Gaillardetz suggests that reforming the exercise of authority in the church requires that pastoral leaders "recover the ancient conviction of St. Cyprian of Carthage that you cannot be a good leader and teacher unless your are a humble learner and listener." This would open the door to re-imagining ecclesial authority in three ways.

First, pastoral leaders would recognize that the legal or de jure authority of their offices is only a part of, and in fact quite secondary to, their larger leadership roll. They are called first of all to excel in the charism of leadership. And they are unlikely to achieve success with their de jure authority if they lack the charism of leadership. Thus the screening for candidates for priest and bishop should call forth those who actually possess that charism, rather than finding the most competent dogmatists and legalists.

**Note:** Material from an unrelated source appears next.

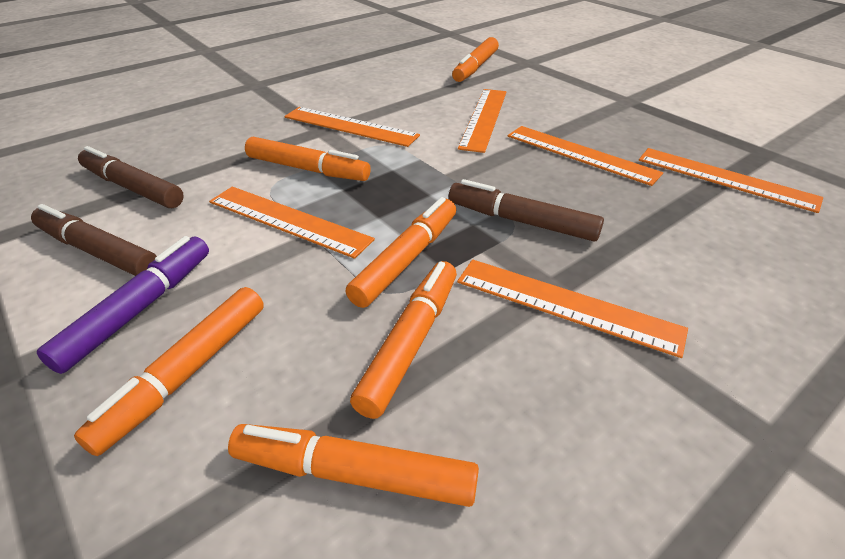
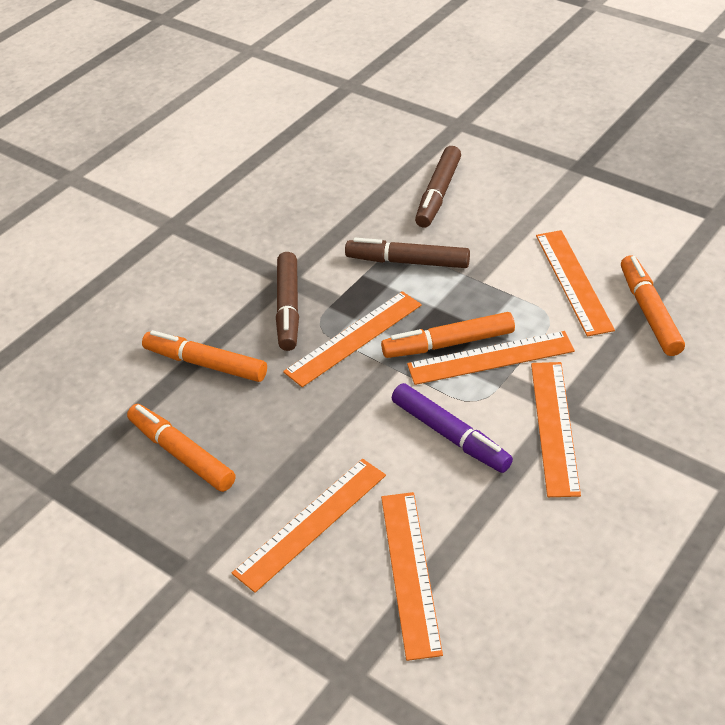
orange marker: [74,287,264,456] [228,424,479,507] [245,137,371,181] [345,197,456,308] [350,261,457,419] [452,37,499,82] = 6 -> [127,404,235,492] [142,330,267,382] [381,312,515,358] [621,255,685,356] = 4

Second, pastoral leaders need to see themselves not as museum curators controlling how dogmatic antiquities are exhibited, but more as gardeners, tending the living tradition of the church but also trying "to create the best possible conditions for healthy growth but [who] ultimately have to allow the growth process to act according to its own independent processes."

This is where Gaillardetz gets closest to my own thinking. And he can be about as scathing as I think he needs to be: "Too often a crass and antihistorical 'traditionalism' masquerades as a love of tradition. As Jaroslav Pelikan famously put it: 'Tradition is the living faith of the dead; traditionalism is the dead faith of the living.' If a religious tradition is a truly living tradition and not merely a preoccupation of those prone to nostalgia and love of antiquities, it must always be recontextualized in the present moment. With every new social context the tradition will have to, in some sense, assume a new form."

Third, Gaillardetz recommends his own version of Alfred North Whitehead's dictum, it is more important for a claim to be interesting that for it to be true. Church teaching advances, not by trying to resurrect "the juridical paradigm of command and obey" and not by insisting "on an uncritical and unswerving obedience to all church teachings," but by encouraging Catholics and Christians and other believers and even non-believers to wrestle with the tradition and at least take it seriously in their decision-making. This might not end in internal assent, but it at least allows the tradition to be entertained conscientiously by individuals and by a wide variety of groups. By contrast, a self-proclaimed dictatorship of religious absolutes will be dismissed out of hand.

My dissertation maintains that the only guarantors of the accuracy of church teachings are God and the future. God keeps luring forth new teachings and the future progressively sets them within new limits, provided by the context of newer teachings still. Gaillardetz ends with some sentences which resonate quite harmoniously with that view:

"The Venerable Bede once wrote: 'Every day the church gives birth to the church." Out of this present moment, a new church will doubtless be born. All Catholics should pray that we will be its humble and faithful midwives."